Townsman’s gadget gal

Elana Zak, a new writer for the Wellesley Townsman, is no one-trick pony. When she isn’t reporting on Wellesley for the Townsman she blogs about the latest tech gadgets at the very swell Gizmad.

July Recyclable of the Month: Brown Paper Bags

Brown paper bags are recycled in the Brown Paper Bags bin along the recycling wall. Recycling paper bags is easy and prevents waste while helping to protect resources. Paper bags can also be reused for book covers, shopping, and trash containers.

For more information, contact Superintendent Gordon Martin at 781-235-7600 x 3340, or visit the RDF website at: www.wellesleyma.gov

Warren Park makes the cut

The Globe Magazine profiles 5 playgrounds worth the trip, including Wellesley’s Warren Park at the Rec Center (thanks to a reader for pointing this out to us).
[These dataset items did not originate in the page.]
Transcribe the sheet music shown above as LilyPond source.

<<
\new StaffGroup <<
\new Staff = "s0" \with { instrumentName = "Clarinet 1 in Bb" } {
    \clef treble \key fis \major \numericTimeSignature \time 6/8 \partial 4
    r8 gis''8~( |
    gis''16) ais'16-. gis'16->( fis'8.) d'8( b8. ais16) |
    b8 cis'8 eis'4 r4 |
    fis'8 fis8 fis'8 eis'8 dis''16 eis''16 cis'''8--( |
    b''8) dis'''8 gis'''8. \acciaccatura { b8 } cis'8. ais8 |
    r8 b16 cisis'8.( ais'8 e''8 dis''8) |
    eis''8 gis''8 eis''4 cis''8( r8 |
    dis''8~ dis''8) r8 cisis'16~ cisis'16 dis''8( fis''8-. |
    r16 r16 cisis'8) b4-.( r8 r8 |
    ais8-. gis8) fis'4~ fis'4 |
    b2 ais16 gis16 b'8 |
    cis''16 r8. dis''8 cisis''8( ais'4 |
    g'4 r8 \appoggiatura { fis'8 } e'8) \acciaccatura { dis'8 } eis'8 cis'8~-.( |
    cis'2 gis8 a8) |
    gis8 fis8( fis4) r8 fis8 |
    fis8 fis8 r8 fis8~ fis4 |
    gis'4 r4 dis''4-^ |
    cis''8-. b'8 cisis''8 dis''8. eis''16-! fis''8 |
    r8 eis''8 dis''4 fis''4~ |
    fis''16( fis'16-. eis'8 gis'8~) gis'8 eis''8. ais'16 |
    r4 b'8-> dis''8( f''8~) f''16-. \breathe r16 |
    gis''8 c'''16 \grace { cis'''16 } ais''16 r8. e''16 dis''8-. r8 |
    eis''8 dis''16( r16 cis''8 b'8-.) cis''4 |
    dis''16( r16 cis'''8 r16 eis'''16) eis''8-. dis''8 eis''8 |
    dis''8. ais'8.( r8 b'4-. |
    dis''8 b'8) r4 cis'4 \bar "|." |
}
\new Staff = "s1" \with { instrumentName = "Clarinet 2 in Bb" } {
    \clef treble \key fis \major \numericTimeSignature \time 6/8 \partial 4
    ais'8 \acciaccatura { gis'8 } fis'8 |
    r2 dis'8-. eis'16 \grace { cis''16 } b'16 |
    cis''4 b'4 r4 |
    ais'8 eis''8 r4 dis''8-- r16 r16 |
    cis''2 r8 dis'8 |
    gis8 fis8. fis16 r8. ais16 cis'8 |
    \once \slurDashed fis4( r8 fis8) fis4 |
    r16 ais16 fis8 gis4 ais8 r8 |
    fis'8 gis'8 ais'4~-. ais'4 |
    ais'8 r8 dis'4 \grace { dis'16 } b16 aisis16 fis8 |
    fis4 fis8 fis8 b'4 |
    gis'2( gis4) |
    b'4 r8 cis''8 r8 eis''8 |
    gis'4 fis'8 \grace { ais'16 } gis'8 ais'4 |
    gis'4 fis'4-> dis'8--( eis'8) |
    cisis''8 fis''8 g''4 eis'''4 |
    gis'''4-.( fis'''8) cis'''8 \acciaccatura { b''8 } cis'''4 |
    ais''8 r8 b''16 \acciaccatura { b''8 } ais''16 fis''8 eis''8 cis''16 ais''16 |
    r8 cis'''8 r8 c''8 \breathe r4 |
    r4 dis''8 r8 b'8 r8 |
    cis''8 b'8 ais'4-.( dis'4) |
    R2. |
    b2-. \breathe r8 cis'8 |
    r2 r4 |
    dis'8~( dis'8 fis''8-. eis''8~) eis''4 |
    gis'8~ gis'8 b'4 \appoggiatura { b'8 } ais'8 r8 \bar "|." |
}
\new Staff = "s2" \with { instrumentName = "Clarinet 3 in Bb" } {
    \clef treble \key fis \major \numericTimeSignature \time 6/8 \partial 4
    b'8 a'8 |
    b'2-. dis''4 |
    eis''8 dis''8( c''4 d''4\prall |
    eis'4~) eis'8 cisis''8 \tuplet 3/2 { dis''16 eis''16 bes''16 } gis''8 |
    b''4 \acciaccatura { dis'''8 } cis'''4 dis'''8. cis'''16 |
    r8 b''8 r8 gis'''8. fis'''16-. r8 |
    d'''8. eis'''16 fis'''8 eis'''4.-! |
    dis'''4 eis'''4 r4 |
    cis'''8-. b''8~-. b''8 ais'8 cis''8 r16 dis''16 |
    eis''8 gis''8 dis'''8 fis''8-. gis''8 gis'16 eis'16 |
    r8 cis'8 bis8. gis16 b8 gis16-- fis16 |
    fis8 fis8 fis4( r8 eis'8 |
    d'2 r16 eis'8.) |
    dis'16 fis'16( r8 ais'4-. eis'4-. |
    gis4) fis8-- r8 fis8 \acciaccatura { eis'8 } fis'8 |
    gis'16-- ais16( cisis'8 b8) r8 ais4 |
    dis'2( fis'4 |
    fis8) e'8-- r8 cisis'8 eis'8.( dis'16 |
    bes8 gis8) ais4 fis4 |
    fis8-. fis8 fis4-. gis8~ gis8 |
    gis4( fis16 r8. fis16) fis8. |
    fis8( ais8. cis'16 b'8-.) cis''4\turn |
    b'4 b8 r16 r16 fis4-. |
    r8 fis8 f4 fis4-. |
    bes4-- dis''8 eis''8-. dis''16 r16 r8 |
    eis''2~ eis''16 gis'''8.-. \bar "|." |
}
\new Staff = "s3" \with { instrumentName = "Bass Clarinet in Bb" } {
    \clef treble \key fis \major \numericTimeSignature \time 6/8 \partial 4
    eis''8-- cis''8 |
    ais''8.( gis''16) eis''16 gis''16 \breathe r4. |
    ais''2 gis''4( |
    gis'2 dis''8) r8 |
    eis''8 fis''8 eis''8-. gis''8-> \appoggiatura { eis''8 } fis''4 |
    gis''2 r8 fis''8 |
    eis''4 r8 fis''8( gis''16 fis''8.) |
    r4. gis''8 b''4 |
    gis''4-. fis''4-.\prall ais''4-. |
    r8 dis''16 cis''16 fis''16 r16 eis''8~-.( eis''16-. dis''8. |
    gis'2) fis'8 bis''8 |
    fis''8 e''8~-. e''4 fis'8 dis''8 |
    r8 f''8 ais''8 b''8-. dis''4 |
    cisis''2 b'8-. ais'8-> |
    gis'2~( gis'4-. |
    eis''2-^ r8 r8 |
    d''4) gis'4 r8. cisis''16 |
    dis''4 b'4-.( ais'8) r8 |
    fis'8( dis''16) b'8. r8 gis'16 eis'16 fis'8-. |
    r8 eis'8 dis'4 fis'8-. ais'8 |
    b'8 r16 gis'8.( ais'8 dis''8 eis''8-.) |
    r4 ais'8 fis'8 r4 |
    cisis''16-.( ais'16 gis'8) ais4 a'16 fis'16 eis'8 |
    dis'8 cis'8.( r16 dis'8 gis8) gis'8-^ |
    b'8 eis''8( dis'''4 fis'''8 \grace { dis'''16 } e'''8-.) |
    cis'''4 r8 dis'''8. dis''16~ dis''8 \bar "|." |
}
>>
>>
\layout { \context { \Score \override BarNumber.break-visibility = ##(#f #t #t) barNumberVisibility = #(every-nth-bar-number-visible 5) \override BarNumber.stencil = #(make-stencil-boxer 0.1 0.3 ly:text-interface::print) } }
The writer gives the playground good grades for having enough foliage to keep the slides from burning kids’ butts, though he also wishes it was closer to a coffee shop.

Of course Warren Park will have a bit more competition in the near future as a playground goes up at Brown Field on Colburn Rd. and Sprague Field gets some playground improvements as part of the overhaul there. More on Wellesley’s playgrounds.

Wellesley T crash victim files suit

The Herald reports that Wellesley’s Min Perry, who was badly injured in the MBTA Green Line crash last month in Newton, is suing the T for unspecified damages related to her injuries.

Wellesleyite named in toll booth theft story

A 50-year-old from Wellesley is among 10 workers facing charges for allegedly swiping loose change at Mass Turnpike toll booths near Logan Airport. More from the Globe.

Showing their range

target practice
Things getting out of hand at the Morses Pond beach? Nope. This is just the Wellesley Police honing their shooting skills on a range. More pictures from the range at the WellesleyPD Photo site.

Best-selling authors Richard and Douglas Preston owe it all to Wellesley…

Book Cover-Panic in Level 4Not really, but they both do cite growing up in Wellesley as one of their influences on the way to becoming successful writers.

Science writer Richard Preston hit it big in 2004 with The Hot Zone, his way-too-graphic book on the Ebola virus, and his latest offering, Panic in Level 4: Cannibals, Killer Viruses, and Other Journeys to the Edge of Science, sounds like more light-hearted fare. On his web site, Preston describes his days in Wellesley: “I attended Wellesley High School, where I had mediocre grades and a bad disciplinary record, including an assault on a teacher. (I didn’t hurt the man, but I shoved him, and that’s morally and legally an assault.) However, I had some wonderful teachers, including Wilbury A. Crockett, Ph.D. , who taught English at Wellesley High.

Here’s a USA Today interview with Preston, in which he is asked about punching out the front two teeth of brother Douglas as kids in Wellesley. His reply: We’re close friends now. We talk shop a lot. Doug and I were rebels growing up… Fortunately, I had a lot of support from my parents, and I stabilized in college, where I developed an intense passion for writing and science simultaneously. (Both attended Pomona College in California.) Our other brother David (a physician in Maine) is the true intellectual of the family.

Meanwhile, brother Douglas Preston, co-author of suspense novels such as Relic and Riptide (with Lincoln Child), also has a few things to say about “the deadly boring suburb of Wellesley” on his website: As they grew up, Doug, Richard, and their little brother David roamed the quiet suburbs of Wellesley, terrorizing the natives with home-made rockets and incendiary devices mail-ordered from the backs of comic books or concocted from chemistry sets. With a friend they once attempted to fly a rocket into Wellesley Square; the rocket malfunctioned and nearly killed a man mowing his lawn. They were local celebrities, often appearing in the “Police Notes” section of The Wellesley Townsman.